Aarau

Pilotprojekt: Heizen und Kühlen mit Grundwasser

Durch den alten Zivilschutzstollen fliesst bald heisses Wasser. TO

Durch den alten Zivilschutzstollen fliesst bald heisses Wasser. TO

Stadt und IBAarau realisieren gemeinsam ein innovatives Heiz-/Kühlsystem, welches im Frühling 2014 ans Netz gehen soll. Zurzeit liegen die Pläne für die Grundwasserentnahme beim Parkplatz Kettenbrücke öffentlich auf.

Zu sehen sein wird gar nichts. «Das Grundwasserpumpwerk, die Leitungen und die Heizzentrale – alles wird unterirdisch angelegt», sagt Corinna Hunziker, Leiterin eines innovativen Pilotprojekts, das Stadt und IBAarau gemeinsam realisieren wollen.

Und weil nichts zu sehen sein wird, ist das zurzeit laufende zweite Baugesuch für das Vorhaben auch nicht profiliert.

Bis zum 29. April liegen die Pläne für den Grundwasserentnahmebrunnen auf, der ein zentrales Element für den Wärme- und Kälteverbund bildet. Gebaut werden soll dieser Brunnen beim Parkplatz Kettenbrücke. Ebenfalls Bestandteil dieses Baugesuchs sind Rohrleitungen in der Schiffländestrasse sowie in der Mühlemattstrasse.

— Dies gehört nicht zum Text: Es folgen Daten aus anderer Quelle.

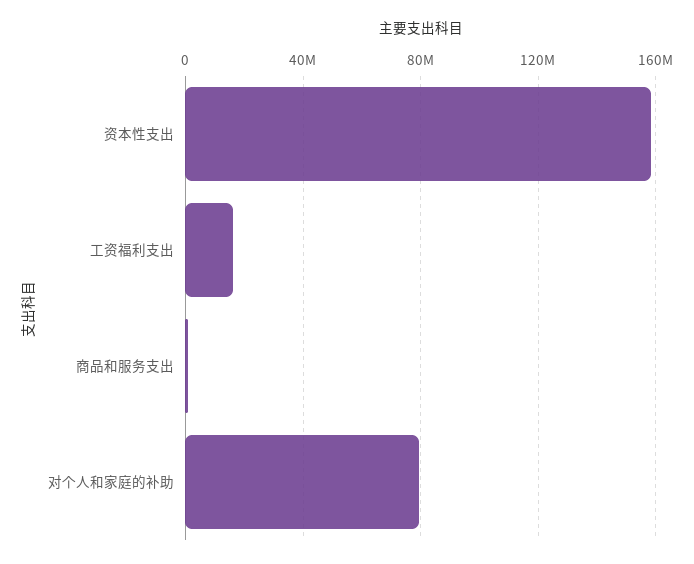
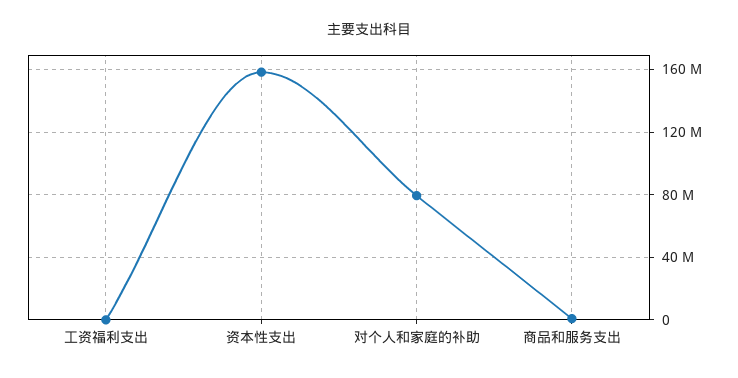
工资福利支出: 15000000 -> 0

Wasserrückführung in die Aare

«Die Grundwasserentnahme», erläutert Projektleiterin Corinna Hunziker, «passiert in rund 14 Meter Tiefe über vier Pumpen. Von dort wird das Wasser unter der Mühlemattstrasse hindurch zur Schiffländestrasse und in von dort weiter zum alten Zivilschutzstollen geführt, dessen Eingang im Gebiet Hammer unterhalb des Museums Schlössli liegt.»

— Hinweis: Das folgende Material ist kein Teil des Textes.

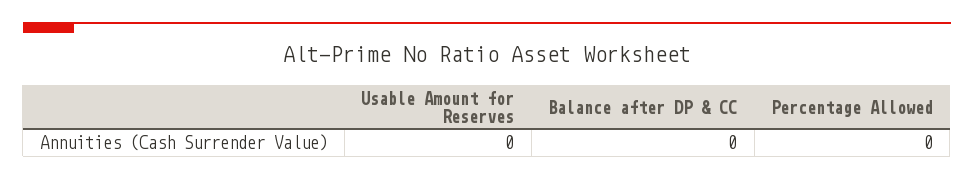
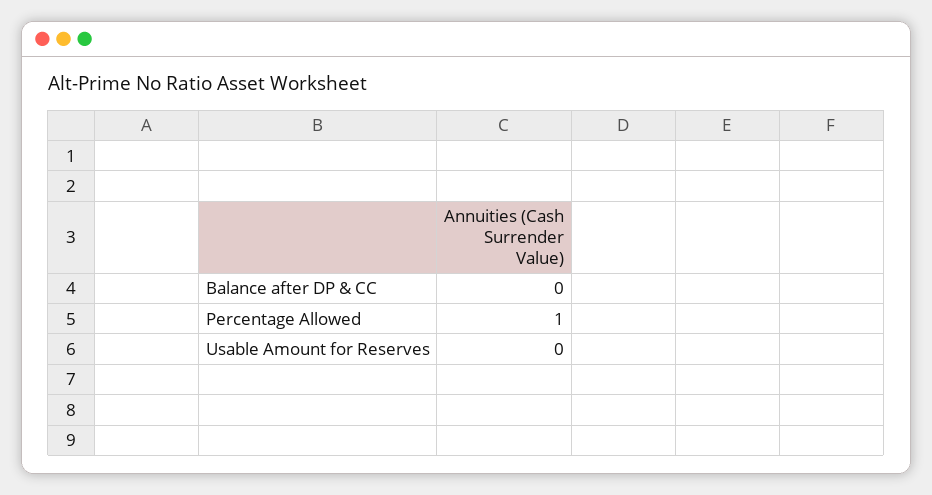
Percentage Allowed: 0 -> 1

Durch den über zwei Meter breiten und gegen drei Meter hohen Tunnel gelangt das Wasser schliesslich zur kombinierten Wärmepumpen-/Kühlanlage in der ehemaligen Zivilschutzanlage im dritten Untergeschoss des Kasino-Parkings. Für diese Anlage liegt die Baubewilligung bereits vor. Mit der Realisierung könne demnächst begonnen werden, erklärte Hunziker.

Rückleitungen zur Aare

Bestandteil des jetzt publizierten Baugesuchs wiederum ist die Rückführung. Das Grundwasser, dem zu Heizzwecken die Wärme entzogen wurde oder das, je nachdem, zur Kühlung von Gebäuden gedient hat, wird am Ende des Kreislaufes via Stollen und Mühlemattstrasse in die Aare geleitet.

Die in der Zentrale erzeugte Wärme, beziehungsweise Kälte, fliesst in speziell isolierten Rohren zu verschiedenen Gebäuden. In einer ersten Phase ist geplant, den Erweiterungsbau des Museums Schlössli sowie die Überbauung Mühlemattstrasse an das neue Versorgungsnetz anzuschliessen.

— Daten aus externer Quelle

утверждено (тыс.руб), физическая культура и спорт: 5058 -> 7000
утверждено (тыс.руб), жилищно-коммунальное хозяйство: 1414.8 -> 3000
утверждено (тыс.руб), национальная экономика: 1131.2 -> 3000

Weil die Anlage voraussichtlich erst im März 2014 in Betrieb genommen werden kann, sind vorerst noch Übergangslösungen notwendig. Das ist laut Corinna Hunziker allerdings kein Problem.

Mit dem Grundwasser aus dem neuen Entnahmewerk bei der Kettenbrücke können dereinst rund 80 Prozent der benötigten Energie erneuerbar produziert werden: Für den Antrieb der Wärmepumpen kommt Strom aus dem IBA-eigenen Aare-Kraftwerk zum Einsatz.

Öl und Gas wird nur zur Abdeckung der Spitzenlast an besonders kalten Tagen eingesetzt. Im Vergleich mit einer konventionellen Heizung sinkt der CO2-Ausstoss somit um über 80 Prozent.